Post the increasingly pervasive narratives of colonisation, globalisation and economic rationalism, have we lost the ability to access the mystic, the fantastical and the uncanny? Culturally based histories have become 'mythologies' and relegated, as co-curator Pita Turei says 'to stories without substance… we lose the original context of those stories, which have evolved from generations of observation, of the experiences of the land, its plants and living things'. Fairy tales have, of course, long been high-jacked by the saccharine regime of Disney Inc.

But alternative narratives still abound, if one knows where to look—mostly sideways, or off in dark corners. Artists, with the potential to subvert, transgress, contradict and resist, can leap boundaries from the literal to the lateral. Artist André Breton's hope for the resolution of the two differing states of dream and reality into 'a kind of reality, a surreality' appears both as hopeful and as useful as it was when he first penned his Manifesto of Surrealism back in 1924, railing against 'the reign of logic'.

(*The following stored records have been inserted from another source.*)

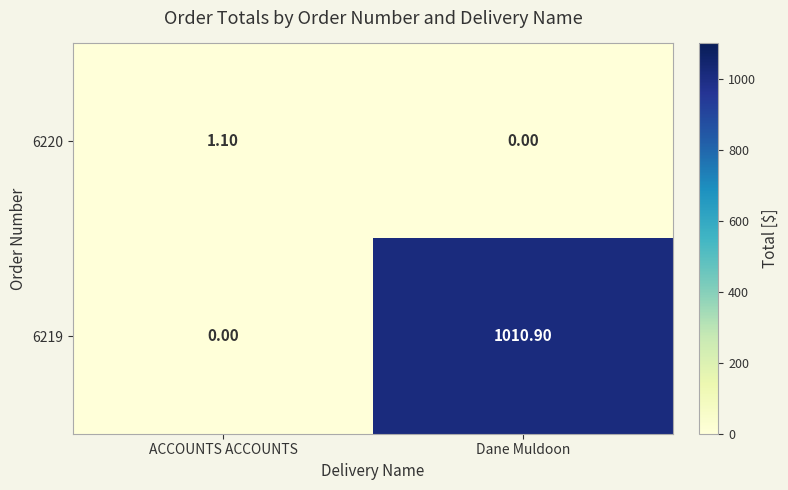

List the labels in order of 6220 value, largest first.

ACCOUNTS ACCOUNTS, Dane Muldoon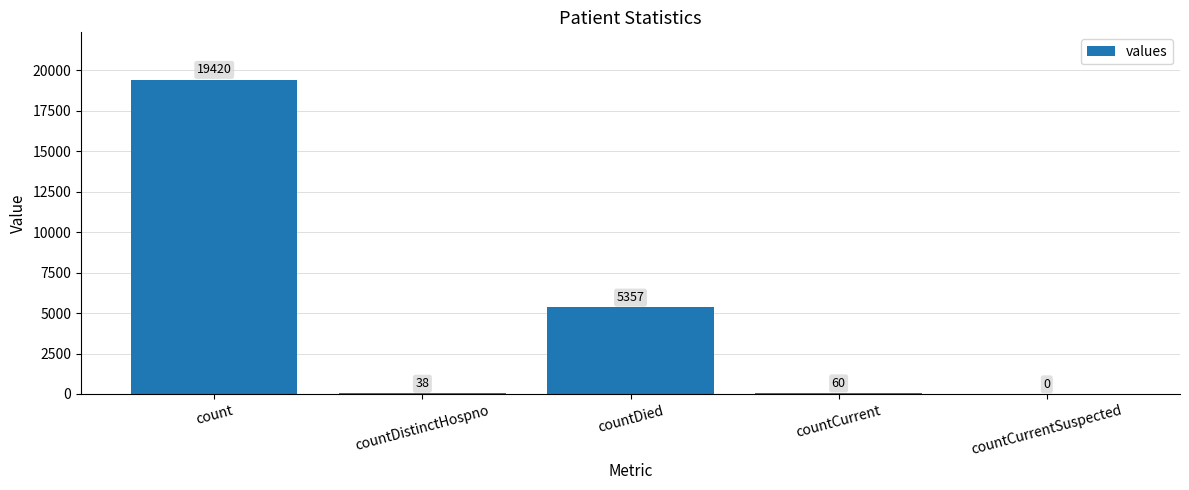

Which label corresponds to the largest value in the chart?

count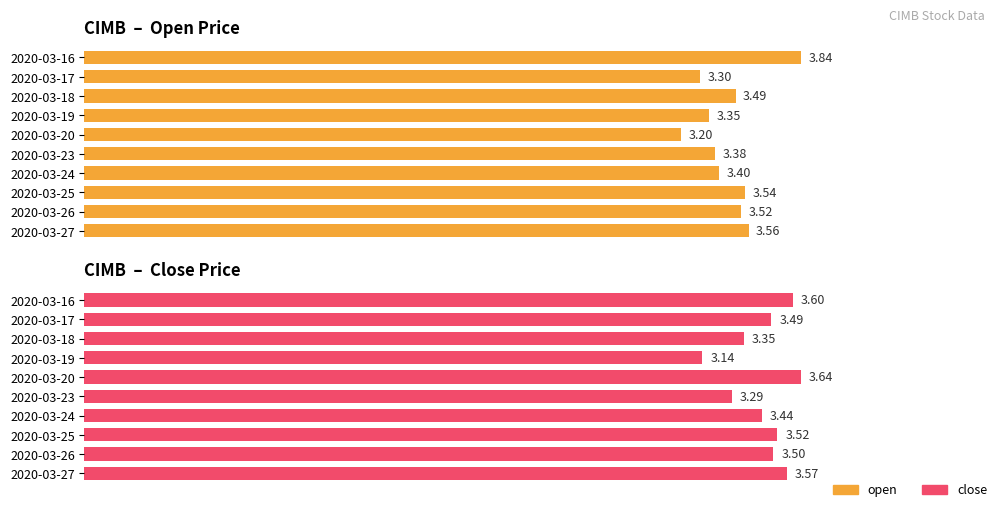

Is it true that close equals 4.3 at 2020-03-23?

False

The exhibition 'Who's afraid of the big bad wolf?: mythology, fairytales and the occult' charts some of these alternative paths taken by contemporary artists, at times using existing narrative structures, or in other cases creating their own access routes to the other-worldly. The artists find gaps or passageways through to the uncanny and the unreal, explore the unconscious realms of our minds, and probe and challenge our attachment to the rational at the cost of the fantastical. Like any rupture from the stable to the unstable, there are gaps, overlaps and at times unruly contradictions.